Write out each line below exactly as it appears.

-*-*-

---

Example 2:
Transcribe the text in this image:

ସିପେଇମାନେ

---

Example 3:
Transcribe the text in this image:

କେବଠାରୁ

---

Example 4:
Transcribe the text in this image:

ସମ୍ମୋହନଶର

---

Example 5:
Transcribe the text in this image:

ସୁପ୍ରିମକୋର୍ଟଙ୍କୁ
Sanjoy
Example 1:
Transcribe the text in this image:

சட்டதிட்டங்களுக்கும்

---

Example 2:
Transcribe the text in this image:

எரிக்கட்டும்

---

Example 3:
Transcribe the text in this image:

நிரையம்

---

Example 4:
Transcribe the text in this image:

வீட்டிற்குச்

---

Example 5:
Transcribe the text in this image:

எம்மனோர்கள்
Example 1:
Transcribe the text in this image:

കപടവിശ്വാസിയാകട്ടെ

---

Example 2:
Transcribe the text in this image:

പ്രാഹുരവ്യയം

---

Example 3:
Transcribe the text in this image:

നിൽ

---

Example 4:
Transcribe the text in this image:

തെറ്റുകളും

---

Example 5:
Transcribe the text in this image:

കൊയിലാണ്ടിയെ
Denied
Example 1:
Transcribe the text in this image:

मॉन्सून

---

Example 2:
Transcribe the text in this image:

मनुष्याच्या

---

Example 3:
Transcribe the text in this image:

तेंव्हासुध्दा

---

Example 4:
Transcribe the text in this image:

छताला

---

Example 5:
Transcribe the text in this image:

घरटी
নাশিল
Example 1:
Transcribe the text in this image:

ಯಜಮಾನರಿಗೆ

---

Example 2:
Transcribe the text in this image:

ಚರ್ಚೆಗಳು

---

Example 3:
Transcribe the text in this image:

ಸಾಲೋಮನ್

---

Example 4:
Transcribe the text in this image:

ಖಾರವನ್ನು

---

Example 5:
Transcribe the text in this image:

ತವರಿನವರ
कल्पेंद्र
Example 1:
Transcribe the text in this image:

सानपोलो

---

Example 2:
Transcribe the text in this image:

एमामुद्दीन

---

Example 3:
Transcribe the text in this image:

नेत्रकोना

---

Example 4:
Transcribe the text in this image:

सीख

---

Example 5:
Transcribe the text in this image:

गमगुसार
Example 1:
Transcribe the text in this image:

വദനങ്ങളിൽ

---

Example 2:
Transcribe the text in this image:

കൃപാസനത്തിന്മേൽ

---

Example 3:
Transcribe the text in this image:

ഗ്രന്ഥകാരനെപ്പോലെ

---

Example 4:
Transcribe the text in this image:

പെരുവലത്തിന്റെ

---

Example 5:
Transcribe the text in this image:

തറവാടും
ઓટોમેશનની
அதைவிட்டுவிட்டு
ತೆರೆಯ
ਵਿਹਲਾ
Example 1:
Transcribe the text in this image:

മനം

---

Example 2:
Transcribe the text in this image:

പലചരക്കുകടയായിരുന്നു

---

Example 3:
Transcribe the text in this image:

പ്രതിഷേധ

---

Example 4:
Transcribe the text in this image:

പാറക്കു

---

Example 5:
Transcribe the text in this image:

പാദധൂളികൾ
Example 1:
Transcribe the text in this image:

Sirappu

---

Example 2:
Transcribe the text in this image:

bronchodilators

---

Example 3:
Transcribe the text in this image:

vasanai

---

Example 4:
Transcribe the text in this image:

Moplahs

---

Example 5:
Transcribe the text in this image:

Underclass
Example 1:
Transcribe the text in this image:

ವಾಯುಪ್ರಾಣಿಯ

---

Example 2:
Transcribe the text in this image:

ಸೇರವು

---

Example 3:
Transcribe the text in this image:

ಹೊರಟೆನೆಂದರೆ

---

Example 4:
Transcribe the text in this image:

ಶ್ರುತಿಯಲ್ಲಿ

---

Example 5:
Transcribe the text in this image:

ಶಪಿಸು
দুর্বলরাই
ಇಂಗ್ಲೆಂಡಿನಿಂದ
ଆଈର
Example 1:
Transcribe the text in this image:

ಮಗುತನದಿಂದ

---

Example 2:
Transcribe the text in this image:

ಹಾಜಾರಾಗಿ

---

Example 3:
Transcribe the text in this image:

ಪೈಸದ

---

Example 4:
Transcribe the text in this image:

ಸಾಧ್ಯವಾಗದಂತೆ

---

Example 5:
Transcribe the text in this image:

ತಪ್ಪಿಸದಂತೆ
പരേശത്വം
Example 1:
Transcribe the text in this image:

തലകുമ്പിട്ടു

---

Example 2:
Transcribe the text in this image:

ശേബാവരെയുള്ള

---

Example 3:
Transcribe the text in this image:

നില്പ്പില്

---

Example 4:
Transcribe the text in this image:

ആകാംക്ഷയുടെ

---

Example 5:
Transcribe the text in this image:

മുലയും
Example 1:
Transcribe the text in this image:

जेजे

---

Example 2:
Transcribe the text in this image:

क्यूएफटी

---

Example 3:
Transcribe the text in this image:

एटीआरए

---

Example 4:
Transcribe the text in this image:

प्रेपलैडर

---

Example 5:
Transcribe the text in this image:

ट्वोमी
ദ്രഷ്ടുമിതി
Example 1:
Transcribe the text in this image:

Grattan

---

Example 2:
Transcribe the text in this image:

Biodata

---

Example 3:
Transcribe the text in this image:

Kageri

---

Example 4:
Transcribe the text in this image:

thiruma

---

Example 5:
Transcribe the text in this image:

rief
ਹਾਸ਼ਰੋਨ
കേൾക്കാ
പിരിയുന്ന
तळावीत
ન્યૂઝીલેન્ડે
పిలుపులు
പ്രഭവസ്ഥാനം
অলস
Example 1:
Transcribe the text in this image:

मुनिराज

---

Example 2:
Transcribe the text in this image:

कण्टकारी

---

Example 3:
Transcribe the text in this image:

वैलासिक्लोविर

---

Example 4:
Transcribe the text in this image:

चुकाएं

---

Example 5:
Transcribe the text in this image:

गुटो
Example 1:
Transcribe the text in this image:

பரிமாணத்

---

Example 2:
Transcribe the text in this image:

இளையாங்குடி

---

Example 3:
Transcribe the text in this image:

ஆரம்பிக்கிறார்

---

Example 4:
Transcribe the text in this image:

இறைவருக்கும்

-*-*-

--- Result for this task ---
---

Example 2:
Transcribe the text in this image:

ସିପେଇମାନେ

---

Example 3:
Transcribe the text in this image:

କେବଠାରୁ

---

Example 4:
Transcribe the text in this image:

ସମ୍ମୋହନଶର

---

Example 5:
Transcribe the text in this image:

ସୁପ୍ରିମକୋର୍ଟଙ୍କୁ
Sanjoy
Example 1:
Transcribe the text in this image:

சட்டதிட்டங்களுக்கும்

---

Example 2:
Transcribe the text in this image:

எரிக்கட்டும்

---

Example 3:
Transcribe the text in this image:

நிரையம்

---

Example 4:
Transcribe the text in this image:

வீட்டிற்குச்

---

Example 5:
Transcribe the text in this image:

எம்மனோர்கள்
Example 1:
Transcribe the text in this image:

കപടവിശ്വാസിയാകട്ടെ

---

Example 2:
Transcribe the text in this image:

പ്രാഹുരവ്യയം

---

Example 3:
Transcribe the text in this image:

നിൽ

---

Example 4:
Transcribe the text in this image:

തെറ്റുകളും

---

Example 5:
Transcribe the text in this image:

കൊയിലാണ്ടിയെ
Denied
Example 1:
Transcribe the text in this image:

मॉन्सून

---

Example 2:
Transcribe the text in this image:

मनुष्याच्या

---

Example 3:
Transcribe the text in this image:

तेंव्हासुध्दा

---

Example 4:
Transcribe the text in this image:

छताला

---

Example 5:
Transcribe the text in this image:

घरटी
নাশিল
Example 1:
Transcribe the text in this image:

ಯಜಮಾನರಿಗೆ

---

Example 2:
Transcribe the text in this image:

ಚರ್ಚೆಗಳು

---

Example 3:
Transcribe the text in this image:

ಸಾಲೋಮನ್

---

Example 4:
Transcribe the text in this image:

ಖಾರವನ್ನು

---

Example 5:
Transcribe the text in this image:

ತವರಿನವರ
कल्पेंद्र
Example 1:
Transcribe the text in this image:

सानपोलो

---

Example 2:
Transcribe the text in this image:

एमामुद्दीन

---

Example 3:
Transcribe the text in this image:

नेत्रकोना

---

Example 4:
Transcribe the text in this image:

सीख

---

Example 5:
Transcribe the text in this image:

गमगुसार
Example 1:
Transcribe the text in this image:

വദനങ്ങളിൽ

---

Example 2:
Transcribe the text in this image:

കൃപാസനത്തിന്മേൽ

---

Example 3:
Transcribe the text in this image:

ഗ്രന്ഥകാരനെപ്പോലെ

---

Example 4:
Transcribe the text in this image:

പെരുവലത്തിന്റെ

---

Example 5:
Transcribe the text in this image:

തറവാടും
ઓટોમેશનની
அதைவிட்டுவிட்டு
ತೆರೆಯ
ਵਿਹਲਾ
Example 1:
Transcribe the text in this image:

മനം

---

Example 2:
Transcribe the text in this image:

പലചരക്കുകടയായിരുന്നു

---

Example 3:
Transcribe the text in this image:

പ്രതിഷേധ

---

Example 4:
Transcribe the text in this image:

പാറക്കു

---

Example 5:
Transcribe the text in this image:

പാദധൂളികൾ
Example 1:
Transcribe the text in this image:

Sirappu

---

Example 2:
Transcribe the text in this image:

bronchodilators

---

Example 3:
Transcribe the text in this image:

vasanai

---

Example 4:
Transcribe the text in this image:

Moplahs

---

Example 5:
Transcribe the text in this image:

Underclass
Example 1:
Transcribe the text in this image:

ವಾಯುಪ್ರಾಣಿಯ

---

Example 2:
Transcribe the text in this image:

ಸೇರವು

---

Example 3:
Transcribe the text in this image:

ಹೊರಟೆನೆಂದರೆ

---

Example 4:
Transcribe the text in this image:

ಶ್ರುತಿಯಲ್ಲಿ

---

Example 5:
Transcribe the text in this image:

ಶಪಿಸು
দুর্বলরাই
ಇಂಗ್ಲೆಂಡಿನಿಂದ
ଆଈର
Example 1:
Transcribe the text in this image:

ಮಗುತನದಿಂದ

---

Example 2:
Transcribe the text in this image:

ಹಾಜಾರಾಗಿ

---

Example 3:
Transcribe the text in this image:

ಪೈಸದ

---

Example 4:
Transcribe the text in this image:

ಸಾಧ್ಯವಾಗದಂತೆ

---

Example 5:
Transcribe the text in this image:

ತಪ್ಪಿಸದಂತೆ
പരേശത്വം
Example 1:
Transcribe the text in this image:

തലകുമ്പിട്ടു

---

Example 2:
Transcribe the text in this image:

ശേബാവരെയുള്ള

---

Example 3:
Transcribe the text in this image:

നില്പ്പില്

---

Example 4:
Transcribe the text in this image:

ആകാംക്ഷയുടെ

---

Example 5:
Transcribe the text in this image:

മുലയും
Example 1:
Transcribe the text in this image:

जेजे

---

Example 2:
Transcribe the text in this image:

क्यूएफटी

---

Example 3:
Transcribe the text in this image:

एटीआरए

---

Example 4:
Transcribe the text in this image:

प्रेपलैडर

---

Example 5:
Transcribe the text in this image:

ट्वोमी
ദ്രഷ്ടുമിതി
Example 1:
Transcribe the text in this image:

Grattan

---

Example 2:
Transcribe the text in this image:

Biodata

---

Example 3:
Transcribe the text in this image:

Kageri

---

Example 4:
Transcribe the text in this image:

thiruma

---

Example 5:
Transcribe the text in this image:

rief
ਹਾਸ਼ਰੋਨ
കേൾക്കാ
പിരിയുന്ന
तळावीत
ન્યૂઝીલેન્ડે
పిలుపులు
പ്രഭവസ്ഥാനം
অলস
Example 1:
Transcribe the text in this image:

मुनिराज

---

Example 2:
Transcribe the text in this image:

कण्टकारी

---

Example 3:
Transcribe the text in this image:

वैलासिक्लोविर

---

Example 4:
Transcribe the text in this image:

चुकाएं

---

Example 5:
Transcribe the text in this image:

गुटो
Example 1:
Transcribe the text in this image:

பரிமாணத்

---

Example 2:
Transcribe the text in this image:

இளையாங்குடி

---

Example 3:
Transcribe the text in this image:

ஆரம்பிக்கிறார்

---

Example 4:
Transcribe the text in this image:

இறைவருக்கும்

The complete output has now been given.